Julian Sheather on the trouble with Darwin

As this is a scientific journal, I imagine its readers will have more than a passing interest in Darwin. It is hardly surprising. Darwinism is a scientific hypothesis of such revelatory brilliance, of such simplicity and such reach, of such sheer explanatory power that it is difficult to remain unmoved by it. That it also, in a revolution of Copernican dimensions, knocked  homo sapiens from the centre – or from the summit – of a divinely ordered universe means that it has also helped define our epoch, the epoch of scientific materialism. Darwin’s intention, of course, was that his theory would account for the origin of species, and this it quite spectacularly did. Few now doubt that speciation is driven by the survival advantages of naturally occurring variations in living organisms. Such has been the success of Darwinian theory, however, that there are few areas of human experience in which its proponents have not sought to wield its explanatory lance. Two of Darwin’s current cheerleaders, Richard Dawkins and Daniel Dennett, seem almost to find within it a theory of everything – as if there is no dimension of our experience that cannot in the end be explained by it.

Being the married father of two young children I am sometimes given to reflecting on sexual morality. Reproductive behaviour, and therefore, by extension, reproductive ethics, is presumably of deep interest to Darwinians, it being the arena in which our genetic material goes about getting itself transmitted. To echo Richard Dawkin’s arresting phrase, it is presumably in bed that our genes are at their most selfish, even where our whispered words are all aflame with our beloved.

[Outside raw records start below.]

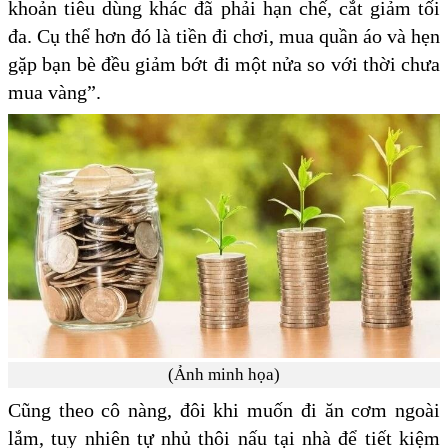
khoản tiêu dùng khác đã phải hạn chế, cắt giảm tối
đa. Cụ thể hơn đó là tiền đi chơi, mua quần áo và hẹn
gặp bạn bè đều giảm bớt đi một nửa so với thời chưa
mua vàng”.
(Ảnh minh họa)
Cũng theo cô nàng, đôi khi muốn đi ăn cơm ngoài
lắm, tuy nhiên tự nhủ thôi nấu tại nhà để tiết kiệm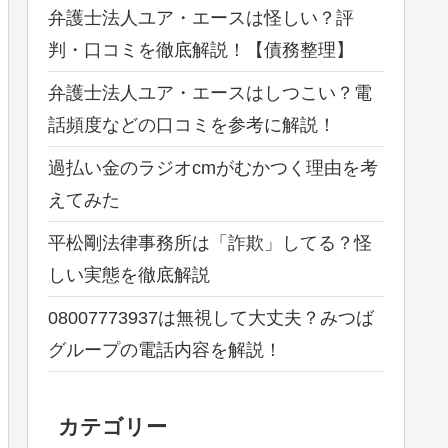
弁護士法人ユア・エースは怪しい？評
判・口コミを徹底解説！【債務整理】
弁護士法人ユア・エースはしつこい？電
話頻度などの口コミを参考に解説！
過払い金のラジオcmがむかつく理由を考
えてみた
平松剛法律事務所は「詐欺」してる？怪
しい実態を徹底解説
08007773937は無視して大丈夫？みつば
グループの電話内容を解説！
カテゴリー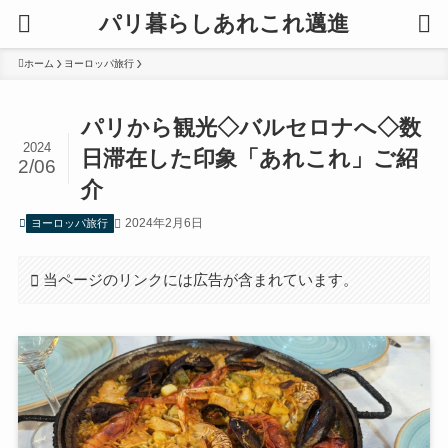
パリ暮らしあれこれ邁進
ホーム
ヨーロッパ旅行
パリから観光◇バルセロナへ◇数
2024
日滞在した印象「あれこれ」ご紹
2/06
介
2024年2月6日
ヨーロッパ旅行
当ページのリンクには広告が含まれています。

Among the many ticklish dilemmas of the reproductive life is the question of whether we should remain loyal to one or whether we should struggle to spread our genetic data more widely, whether we are being more true to the species by being faithful or faithless. (Consider the old Rabbinic joke: Moses comes down from Mount Sinai clutching the ten commandments. The good news, he says to the amassed Israelites, is that I got him down to ten. The bad news is that adultery is still in.)

Is this a dilemma that evolutionary theory can help us with? Presumably for a Darwinian – at least a Dawkinsian Darwinian, if that doesn’t sound too awkward – the question that must be asked of any activity is whether or not it is likely to lead to the maximal propagation of our genetic material, that being, after all, what we are programmed to do, irrespective of our own feelings on the matter. One of the difficulties here is that evolutionary theory can presumably come down on both sides of this dilemma. For slow-maturing primates such as ourselves, monogamy might just tie me into a family long enough to hold my offspring together until they reach sexual maturity. But promiscuity is presumably another reasonably effective way of spreading my genetic data around, passion no doubt making as many babies as careful family planning. It would seem then that evolutionary theory can give a plausible account of the two horns of the dilemma. It is far less clear that it can provide much help to anyone who might be wrestling with it. Something else is required, and that something looks very much like choice.

So here is a problem. If Darwinism can account for both sides of a dilemma, can it also account for the decision we make when confronted by it? According to contemporary Darwinians, human beings are driven by the same gene-replicating urgencies as animals. It is not clear to me, however, that animals actually recognise moral dilemmas. These seem to be reserved for human beings. Although there are times when we will respond instinctively in the face of a dilemma – oaths are straw to the fire in the blood  – there are other occasions when we will stand back and think. And at that point we are doing something different, something identifiably human, and something that cannot, without distortion, be reduced to the fires in our blood: we are engaging in something like moral reflection.

It is tempting to go further: the facts of our condition – that we are embodied creatures capable of reflecting and evaluating – means that we are born, if not quite, pace Job, to trouble as the sparks fly upward, then at least to the capacity to struggle with ourselves. To the best of my knowledge only human beings have this ability internally to contend with conflicting goods. It does not follow, however, that because moral reflection emerges from the conditions of life that it can be reduced to them. Darwinism wonderfully explains the emergence of the human animal from earlier primates. But it is a crude tool with which to make sense of the complexities of our moral lives.

Julian Sheather is ethics manager, BMA. The views he expresses in his blog posts are entirely his own.